### WHAT IS EXPECTED
Repeat the whole listing exactly, leaving nothing out.

### DATA UNDER STUDY
——————

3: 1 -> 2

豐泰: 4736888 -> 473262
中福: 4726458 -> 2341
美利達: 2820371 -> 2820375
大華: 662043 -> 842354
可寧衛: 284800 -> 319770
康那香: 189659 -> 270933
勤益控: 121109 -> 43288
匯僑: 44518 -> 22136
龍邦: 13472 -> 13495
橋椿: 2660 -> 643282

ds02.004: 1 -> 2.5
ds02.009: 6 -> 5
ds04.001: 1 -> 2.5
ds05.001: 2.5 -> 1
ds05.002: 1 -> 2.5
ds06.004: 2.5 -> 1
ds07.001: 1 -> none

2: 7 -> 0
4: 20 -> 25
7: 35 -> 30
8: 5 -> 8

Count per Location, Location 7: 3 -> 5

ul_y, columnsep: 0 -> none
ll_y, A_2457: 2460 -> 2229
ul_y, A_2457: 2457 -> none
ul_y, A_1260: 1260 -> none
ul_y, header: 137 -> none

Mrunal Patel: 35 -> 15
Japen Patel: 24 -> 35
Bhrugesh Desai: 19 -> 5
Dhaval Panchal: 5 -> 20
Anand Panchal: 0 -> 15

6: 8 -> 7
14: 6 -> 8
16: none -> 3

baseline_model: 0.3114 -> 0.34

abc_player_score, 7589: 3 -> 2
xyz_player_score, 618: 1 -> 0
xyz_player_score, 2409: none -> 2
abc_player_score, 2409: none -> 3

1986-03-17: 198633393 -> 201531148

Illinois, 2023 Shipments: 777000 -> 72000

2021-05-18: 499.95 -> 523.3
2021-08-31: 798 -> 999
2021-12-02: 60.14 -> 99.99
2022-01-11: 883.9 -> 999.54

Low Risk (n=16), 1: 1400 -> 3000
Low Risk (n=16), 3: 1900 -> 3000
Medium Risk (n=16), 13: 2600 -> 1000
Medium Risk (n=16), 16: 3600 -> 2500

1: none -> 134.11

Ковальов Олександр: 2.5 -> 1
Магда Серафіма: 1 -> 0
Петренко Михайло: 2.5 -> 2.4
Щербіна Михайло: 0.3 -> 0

——————

### RESPONSE FOR THIS EXERCISE
3: 1 -> 2

豐泰: 4736888 -> 473262
中福: 4726458 -> 2341
美利達: 2820371 -> 2820375
大華: 662043 -> 842354
可寧衛: 284800 -> 319770
康那香: 189659 -> 270933
勤益控: 121109 -> 43288
匯僑: 44518 -> 22136
龍邦: 13472 -> 13495
橋椿: 2660 -> 643282

ds02.004: 1 -> 2.5
ds02.009: 6 -> 5
ds04.001: 1 -> 2.5
ds05.001: 2.5 -> 1
ds05.002: 1 -> 2.5
ds06.004: 2.5 -> 1
ds07.001: 1 -> none

2: 7 -> 0
4: 20 -> 25
7: 35 -> 30
8: 5 -> 8

Count per Location, Location 7: 3 -> 5

ul_y, columnsep: 0 -> none
ll_y, A_2457: 2460 -> 2229
ul_y, A_2457: 2457 -> none
ul_y, A_1260: 1260 -> none
ul_y, header: 137 -> none

Mrunal Patel: 35 -> 15
Japen Patel: 24 -> 35
Bhrugesh Desai: 19 -> 5
Dhaval Panchal: 5 -> 20
Anand Panchal: 0 -> 15

6: 8 -> 7
14: 6 -> 8
16: none -> 3

baseline_model: 0.3114 -> 0.34

abc_player_score, 7589: 3 -> 2
xyz_player_score, 618: 1 -> 0
xyz_player_score, 2409: none -> 2
abc_player_score, 2409: none -> 3

1986-03-17: 198633393 -> 201531148

Illinois, 2023 Shipments: 777000 -> 72000

2021-05-18: 499.95 -> 523.3
2021-08-31: 798 -> 999
2021-12-02: 60.14 -> 99.99
2022-01-11: 883.9 -> 999.54

Low Risk (n=16), 1: 1400 -> 3000
Low Risk (n=16), 3: 1900 -> 3000
Medium Risk (n=16), 13: 2600 -> 1000
Medium Risk (n=16), 16: 3600 -> 2500

1: none -> 134.11

Ковальов Олександр: 2.5 -> 1
Магда Серафіма: 1 -> 0
Петренко Михайло: 2.5 -> 2.4
Щербіна Михайло: 0.3 -> 0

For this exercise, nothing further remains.